A Benchmark in the Treatment of Acute Lymphoblastic Leukemia

Posted by Admin on October 8, 2011

Childhood acute lymphoblastic leukemia can be successfully treated without cranial radiation through a carefully personalized chemotherapy regimen, according to investigators from St. Jude Children's Research Hospital. Radiation of the brain was once the standard method of treatment for ALL to prevent the recurrence of the disease in the central nervous system.

Despite the success in treating ALL with radiation, the range of side effects include second cancers, stunted growth, hormone imbalances and cognitive deficits. Optimization of anticancer drugs, especially those delivered directly into the spinal fluid, has enabled clinicians to reduce radiation use. Only patients with the highest occurrence of relapse continue to receive cranial radiation.

According to Ching-Hon Pui, M.D., chair of the St. Jude Department of Oncology, “Cranial radiation was an invaluable treatment when it was introduced by St. Jude oncologists in the mid 1960’s. It controlled central nervous system leukemia and boosted the cure rate for ALL from only 4 percent to 50 percent. But the radiation’s side effects led to the stead reduction of dosages and limited use to the highest risk patients.” According to Pui, about 20 percent of the approximately 3,400 cases of childhood ALL diagnosed in the U.S. each year are still treated with radiation. In some developing countries, the majority of children with ALL are treated with radiation.

 The study involved nearly 500 patients treated for ALL at St Jude and Cook Children’s Medical Center in Fort Worth, Texas, between 2000 and 2007. Residual leukemia cells present after remission induction treatment were measured to determine the risk of relapse. This measurement was then used to modify therapy according to the amount of these cells detected.

Study investigators used the molecular genetics of ALL, pharmocogenetic traits of patients, and pharmocodynamic principles to apply personalized therapy to patients. Mary Relling, Pharm. D., chair of the St. Jude Department of Pharmaceutical Sciences said, “We prospectively determined the activity of drug-metabolizing enzymes of each patient and adjusted the dosage of chemotherapy accordingly. Personalized therapy that we use avoids over- or under-treatment to maximize the cure rate while preventing excessive toxicity.”

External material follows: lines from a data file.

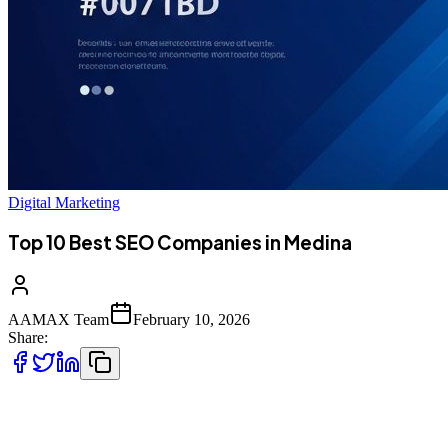
Digital Marketing
Top 10 Best SEO Companies in Medina
AAMAX Team
February 10, 2026
Share:
Introduction to SEO Services in Medina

The researchers reported that this therapy produced a projected cure rate of 90 percent for all patients; the best treatment results reported to date. This cure rate is a new benchmark for all others in the field. To determine whether cranial irradiation would have made a difference in central nervous system relapse, they compared the outcomes of 71 patients who would have qualified for irradiation with the outcomes of 56 patients who received irradiation in the past. The researchers found that the 71 patients treated with this personalized therapy had significantly better complete remission than the 56 patients who had been irradiated.

Pui concludes, “The bottom line is that not only did we get outstanding treatment responses in these patients, many of whom would have otherwise received irradiation, but they have a better quality of life because of the absence of its side effects.”